The 70% reflects three things we weight heavily: the investor pressure dynamic (boards are now rewarding AI efficiency narratives, not punishing them), the scale of back-office automation that's matured enough to actually execute cuts rather than just pilot them, and the Oracle/Meta precedent effect — once large firms absorb the PR cost without visible reputational damage, the inhibition collapses for others. What we didn't fully anticipate was the speed of that inhibition collapse. We expected it to be a slow bleed through 2026. It looks like it happened in one quarter.

Honestly, the part of our thesis that still deserves scrutiny is Sam Altman's 'AI washing' acknowledgment. He's right that some portion of these attributions are companies using AI as rhetorical cover for cuts they would have made anyway — restructuring that was coming regardless, dressed in AI language because that's what investors want to hear right now. The Nikkei data can't distinguish genuine AI displacement from AI-attributed displacement, and neither can we. If AI washing is running at 20-30% of these announcements, the 'real' displacement wave is still substantial but smaller than the headline number suggests. We're not adjusting off 70% because of this — the forecast targets attribution behavior, not the underlying displacement truth, and attribution is clearly happening — but it's a reason we're not moving to 80%.
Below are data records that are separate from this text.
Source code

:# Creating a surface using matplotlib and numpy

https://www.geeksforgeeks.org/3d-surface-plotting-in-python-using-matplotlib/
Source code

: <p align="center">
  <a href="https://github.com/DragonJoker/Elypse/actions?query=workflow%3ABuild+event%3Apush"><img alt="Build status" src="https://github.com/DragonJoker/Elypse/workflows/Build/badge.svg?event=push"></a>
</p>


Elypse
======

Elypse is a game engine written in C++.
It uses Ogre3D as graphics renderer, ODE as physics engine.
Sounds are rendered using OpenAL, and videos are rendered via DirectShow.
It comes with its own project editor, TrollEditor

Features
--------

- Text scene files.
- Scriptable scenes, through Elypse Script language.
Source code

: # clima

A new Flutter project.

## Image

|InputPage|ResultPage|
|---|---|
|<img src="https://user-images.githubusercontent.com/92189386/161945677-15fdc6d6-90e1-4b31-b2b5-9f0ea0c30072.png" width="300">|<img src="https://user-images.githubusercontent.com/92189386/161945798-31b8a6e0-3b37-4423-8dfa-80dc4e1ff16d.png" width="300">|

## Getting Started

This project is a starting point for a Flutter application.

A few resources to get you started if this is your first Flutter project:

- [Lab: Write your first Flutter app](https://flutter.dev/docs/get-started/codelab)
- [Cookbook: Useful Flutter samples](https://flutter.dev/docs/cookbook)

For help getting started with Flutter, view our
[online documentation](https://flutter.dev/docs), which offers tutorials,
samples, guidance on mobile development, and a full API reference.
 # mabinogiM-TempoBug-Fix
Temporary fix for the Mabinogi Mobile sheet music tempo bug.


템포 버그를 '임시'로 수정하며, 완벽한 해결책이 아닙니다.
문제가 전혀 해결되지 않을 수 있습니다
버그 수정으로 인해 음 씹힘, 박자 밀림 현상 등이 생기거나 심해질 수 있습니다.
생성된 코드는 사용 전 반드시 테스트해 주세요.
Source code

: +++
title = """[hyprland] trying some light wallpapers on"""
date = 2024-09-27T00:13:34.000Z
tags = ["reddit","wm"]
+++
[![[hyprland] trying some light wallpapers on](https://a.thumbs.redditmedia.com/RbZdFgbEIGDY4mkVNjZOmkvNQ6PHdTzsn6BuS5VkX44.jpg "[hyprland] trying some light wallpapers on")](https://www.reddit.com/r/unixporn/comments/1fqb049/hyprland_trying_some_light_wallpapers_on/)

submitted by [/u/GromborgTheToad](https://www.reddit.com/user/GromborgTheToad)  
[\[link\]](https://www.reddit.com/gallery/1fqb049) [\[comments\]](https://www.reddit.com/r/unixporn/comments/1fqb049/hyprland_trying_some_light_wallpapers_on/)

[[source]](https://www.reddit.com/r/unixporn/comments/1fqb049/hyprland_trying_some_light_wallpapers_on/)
What would move us above 80%: a non-tech sector — financial services, healthcare administration, professional services — producing a comparably explicit public attribution event at scale in Q2 or Q3. Tech is the easiest sector to do this in because the workforce is most AI-literate and investors most reward it. When a major insurance company or law firm makes the same public attribution, that's the thesis fully confirmed. What would drop us below 55%: if Q2 earnings calls show companies pulling back the AI attribution language — citing reputational backlash or regulatory attention — and returning to euphemistic restructuring framing. We're watching Q2 earnings closely.